▸ **Task instructions**
Return the passage of the editorial on Los Angeles housing affordability starting at "The Los Angeles" and ending at "latest recession years.", copied word for word.

▸ **Selected passage**
Why Gen Y or Millennials Will Never Own a Home in Los Angeles

EDITORIAL[EDITORIAL]

 

Jessica and Jason are hypothetical Gen Ys or Millennials, born between 1981 and 2000. Because of Los Angeles’s low real estate affordability, Jessica and Jason will never own a home in Los Angeles. Here’s why.

The Los Angeles real estate market is no longer local. It’s not even regional. It’s global. The recent recession brought much pain to many Angelenos, but in some areas of the city, there was no recession at all. Housing prices actually rose through the latest recession years.

Los Angeles enjoys the dubious distinction of being #10 among the world’s most unaffordable cities, along with Hong Kong, Vancouver, Sydney, San Jose, San Francisco, Melbourne, London, San Diego and Auckland. The median price home in Los Angeles costs eight times the median household income. How could this happen?

The early 1990s recession was like a tide that left all boats on shore. Even housing prices in bellwether Beverly Hills were slashed in half from 1990 to 1995.

This widespread drop in housing values enabled many locals to buy into that era’s temporarily price-depressed inventory in neighborhoods like Los Feliz and Hancock Park. The silver lining of the 1990s recession was that this new group became homeowners.

The recession of the last 10 years afforded no such opportunity for locals.

Why? Foreign investment, mainly from China, artificially inflated prices in prime Westside and San Gabriel Valley markets.

This massive infusing of offshore capital into prime areas of Los Angeles had a ripple effect through adjacent markets, which, like a domino, in turn affected their adjacent markets.

Local buyers were priced out of neighborhoods they once thought affordable. Homeowners decided not to move unless they absolutely had to, thus strangling supply.

Not even the lowest interest rates in decades could enable first-time buyers to qualify for loans on purchase prices inflated by fiercely competitive bidding. Lucky first-time buyers among the Millennials could borrow from the Bank of Mom and Dad.

But most priced-out Millennials are doomed to live in apartments with rents that are rapidly inflating, despite rent control. They are among the 53% of 4 million Angelenos who are tenants.

Developers will not build “affordable” rental units voluntarily and no amount of government enticement will ever produce enough new affordable rental units to satisfy demand.

A side effect of Chinese real estate investment is Los Angeles has one of the lowest rental vacancy rates in the United States. Tenant competition for rentals has forced rents ever higher. And because Angelenos can’t afford to move to locations closer to their jobs, traffic is worse than ever.

What to do?

The sole realistic solution to ameliorating housing affordability in Los Angeles is to do what other cities in the same predicament around the world have done: to tax foreign investment in local real estate.

Vancouver, British Columbia, recently adopted a 15% tax on such investment. As a result, that city’s affordability problem is already easing. London has had a similar law in effect, as well.

But who will pay such a tax? Offshore investors will. Most of these investors are driven by two factors: speculation and visas.

A look at aerial views on Google Earth of zip code 90077—which includes the neighborhoods of Brentwood, Bel-Air and Beverly Glen—reveals what these offshore investors are building. The median foreign investor in the ultra luxury residential real estate market owns a shocking 19 houses. They are not building oversized “homes” to live in them.

This local building boom enables parking dirty off shore money in a safe haven. Los Angeles has become a kind of Monaco for the world’s rich: a sunny place for shady people.

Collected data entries
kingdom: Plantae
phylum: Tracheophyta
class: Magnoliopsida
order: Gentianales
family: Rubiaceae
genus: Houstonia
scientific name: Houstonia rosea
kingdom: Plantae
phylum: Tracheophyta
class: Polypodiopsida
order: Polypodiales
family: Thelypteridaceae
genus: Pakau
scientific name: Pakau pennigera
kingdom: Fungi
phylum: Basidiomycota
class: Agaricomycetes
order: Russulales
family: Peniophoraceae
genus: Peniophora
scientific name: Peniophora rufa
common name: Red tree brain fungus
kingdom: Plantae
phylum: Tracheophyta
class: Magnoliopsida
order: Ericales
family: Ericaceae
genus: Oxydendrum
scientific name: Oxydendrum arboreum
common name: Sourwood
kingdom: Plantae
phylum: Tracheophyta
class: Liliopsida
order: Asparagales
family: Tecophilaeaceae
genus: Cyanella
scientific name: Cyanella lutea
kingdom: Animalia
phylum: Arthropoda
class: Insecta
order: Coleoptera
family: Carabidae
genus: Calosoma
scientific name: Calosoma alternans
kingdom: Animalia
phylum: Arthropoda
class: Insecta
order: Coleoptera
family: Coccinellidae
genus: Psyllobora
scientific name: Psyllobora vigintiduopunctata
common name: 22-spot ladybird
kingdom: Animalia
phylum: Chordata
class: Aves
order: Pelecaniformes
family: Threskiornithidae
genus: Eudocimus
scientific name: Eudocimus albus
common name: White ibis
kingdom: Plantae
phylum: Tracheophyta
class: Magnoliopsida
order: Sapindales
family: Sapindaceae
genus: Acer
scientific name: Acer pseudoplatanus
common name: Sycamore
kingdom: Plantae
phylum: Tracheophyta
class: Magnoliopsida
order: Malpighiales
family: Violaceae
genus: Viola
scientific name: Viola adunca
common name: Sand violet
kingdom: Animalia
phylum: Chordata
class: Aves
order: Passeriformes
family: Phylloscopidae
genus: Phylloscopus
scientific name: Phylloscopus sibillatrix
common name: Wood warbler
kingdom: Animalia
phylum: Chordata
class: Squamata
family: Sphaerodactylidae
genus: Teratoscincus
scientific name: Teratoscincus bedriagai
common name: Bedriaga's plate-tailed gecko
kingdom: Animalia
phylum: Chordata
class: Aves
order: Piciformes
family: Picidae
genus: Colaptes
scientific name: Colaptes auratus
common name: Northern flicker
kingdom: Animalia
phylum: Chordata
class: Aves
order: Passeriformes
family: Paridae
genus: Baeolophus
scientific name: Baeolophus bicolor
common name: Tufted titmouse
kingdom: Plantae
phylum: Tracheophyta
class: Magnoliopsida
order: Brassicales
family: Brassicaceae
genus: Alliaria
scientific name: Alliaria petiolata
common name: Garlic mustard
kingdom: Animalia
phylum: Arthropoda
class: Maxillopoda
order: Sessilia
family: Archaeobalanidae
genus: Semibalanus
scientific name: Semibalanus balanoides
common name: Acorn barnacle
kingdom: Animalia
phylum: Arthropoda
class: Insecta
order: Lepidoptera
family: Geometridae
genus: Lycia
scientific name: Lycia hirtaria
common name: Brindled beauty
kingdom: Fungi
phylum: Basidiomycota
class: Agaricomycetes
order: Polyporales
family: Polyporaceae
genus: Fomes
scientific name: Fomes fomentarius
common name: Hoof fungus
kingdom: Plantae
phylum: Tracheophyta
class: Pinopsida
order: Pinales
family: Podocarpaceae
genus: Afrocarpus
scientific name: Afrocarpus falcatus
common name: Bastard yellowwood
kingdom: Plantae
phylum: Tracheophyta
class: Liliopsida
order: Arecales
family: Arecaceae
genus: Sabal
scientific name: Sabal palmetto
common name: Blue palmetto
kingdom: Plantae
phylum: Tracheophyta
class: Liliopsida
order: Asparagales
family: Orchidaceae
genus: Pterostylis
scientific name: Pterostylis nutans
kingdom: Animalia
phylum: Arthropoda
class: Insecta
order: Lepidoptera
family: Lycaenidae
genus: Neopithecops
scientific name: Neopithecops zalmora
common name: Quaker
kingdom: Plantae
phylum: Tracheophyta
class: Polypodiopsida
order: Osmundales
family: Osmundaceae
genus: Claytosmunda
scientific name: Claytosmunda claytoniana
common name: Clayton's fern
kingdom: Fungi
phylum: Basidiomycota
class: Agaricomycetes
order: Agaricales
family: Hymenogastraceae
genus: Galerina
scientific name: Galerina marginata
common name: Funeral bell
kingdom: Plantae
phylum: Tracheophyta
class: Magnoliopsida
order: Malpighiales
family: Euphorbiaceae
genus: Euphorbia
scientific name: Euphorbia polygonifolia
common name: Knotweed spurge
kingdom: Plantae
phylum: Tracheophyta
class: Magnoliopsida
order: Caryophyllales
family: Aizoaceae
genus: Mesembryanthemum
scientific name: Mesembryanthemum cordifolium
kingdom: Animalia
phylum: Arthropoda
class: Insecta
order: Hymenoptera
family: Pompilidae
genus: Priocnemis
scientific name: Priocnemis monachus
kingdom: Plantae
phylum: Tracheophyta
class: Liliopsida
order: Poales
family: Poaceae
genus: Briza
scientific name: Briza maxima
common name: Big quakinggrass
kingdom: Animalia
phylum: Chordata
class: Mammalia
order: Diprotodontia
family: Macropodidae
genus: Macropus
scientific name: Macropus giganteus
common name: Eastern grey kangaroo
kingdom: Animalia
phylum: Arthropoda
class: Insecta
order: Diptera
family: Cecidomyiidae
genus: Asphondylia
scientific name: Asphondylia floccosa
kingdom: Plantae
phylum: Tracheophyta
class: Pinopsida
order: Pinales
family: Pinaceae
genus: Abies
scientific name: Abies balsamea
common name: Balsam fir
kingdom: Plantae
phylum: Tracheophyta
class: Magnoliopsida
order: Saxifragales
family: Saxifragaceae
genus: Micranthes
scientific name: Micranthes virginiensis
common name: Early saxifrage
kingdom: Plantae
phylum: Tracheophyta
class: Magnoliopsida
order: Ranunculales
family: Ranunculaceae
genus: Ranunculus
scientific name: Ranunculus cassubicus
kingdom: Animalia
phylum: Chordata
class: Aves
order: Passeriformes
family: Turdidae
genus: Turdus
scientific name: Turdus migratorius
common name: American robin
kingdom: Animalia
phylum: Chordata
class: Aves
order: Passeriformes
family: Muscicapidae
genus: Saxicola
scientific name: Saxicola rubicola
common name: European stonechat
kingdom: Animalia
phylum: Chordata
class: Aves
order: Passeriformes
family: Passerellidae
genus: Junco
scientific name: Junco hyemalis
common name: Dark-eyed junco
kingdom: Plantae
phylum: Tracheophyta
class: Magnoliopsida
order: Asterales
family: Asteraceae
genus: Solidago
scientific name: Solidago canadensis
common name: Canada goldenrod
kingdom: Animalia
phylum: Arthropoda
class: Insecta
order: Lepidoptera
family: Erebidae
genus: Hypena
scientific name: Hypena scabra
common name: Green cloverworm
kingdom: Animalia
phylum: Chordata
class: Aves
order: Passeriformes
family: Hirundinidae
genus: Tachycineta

▸ **Task solution**
The Los Angeles real estate market is no longer local. It’s not even regional. It’s global. The recent recession brought much pain to many Angelenos, but in some areas of the city, there was no recession at all. Housing prices actually rose through the latest recession years.